Around Chicago the joke is that Hull plays on the Donut Line. For five years Billy Reay has been trying desperately to find the ideal center for Hull and Right Wing Chico Maki. "You'd think that any center would be glad to have Bobby for a linemate," Reay says, "but it's not that easy to work with a star hockey player. I mean, you can't be very egotistical because you have to think more about feeding the puck to Bobby than keeping it yourself. And that is a problem with a lot of players."

Hull's center difficulties started at the end of the 1966-67 season when the Black Hawks traded Phil Esposito to Boston and Bill (Red) Hay retired. "I need a big, strong center, someone like Phil or Bill, who can hang onto the puck and wait for the right instant to feed me," Hull says. "I can't have a center who's always going to lose the puck when he gets hit." In the last five years Reay has tried, in alphabetical order, Lou Angotti, Andre Boudrias, Terry Caffery, Bryan Campbell, Gerry Goyer, Andre Lacroix, Pit Martin, Stan Mikita, Danny O'Shea, Paul Terbenche and Jim Wiste between Hull and Maki without prolonged success.
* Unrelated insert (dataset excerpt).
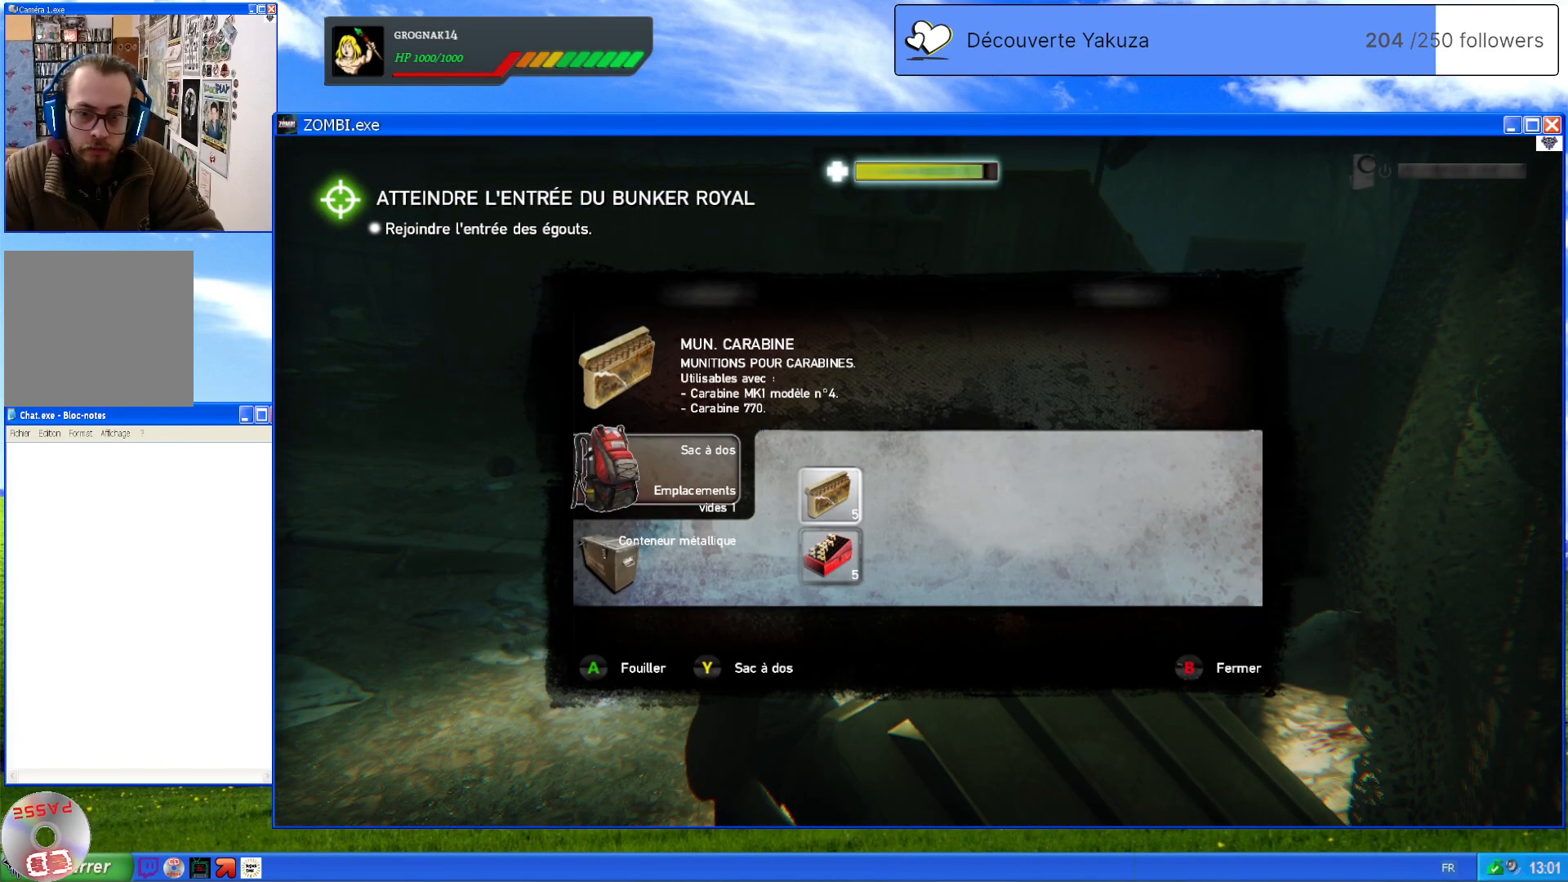
{"dt_ms": 500, "buttons": [], "left_stick": "center", "right_stick": "center", "events": [[300, "A", "down"], [440, "A", "up"]]}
Hull laughs when the names are recited. "It's so much easier to play the game when you have a regular center, someone who knows you," he says. "That makes the game fun."

Hull started the season with Campbell as his center. When the Black Hawks acquired Lacroix from Philadelphia they gave him a fling. Unfortunately, Lacroix not only was too small, he also was much too slow. "I told him that he was the first small Frenchman I'd ever seen who was not a great skater," says Reay. When Lacroix failed, Reay moved Martin onto Hull's line. "They had tried me with Bobby when I first came to Chicago in 1967 and I felt like the switchman on a railroad," Martin recalls. "Everyone told me to get the puck to Bobby, so when it would come to me I'd just switch directions and send it over to him. But Bobby doesn't want a center like that. If he was a pushy guy he'd have told me to keep the puck for a few moments and then get it to him when he broke free. But Bobby's not that way. He's not going to tell someone else how to play even if it might mean more goals for him."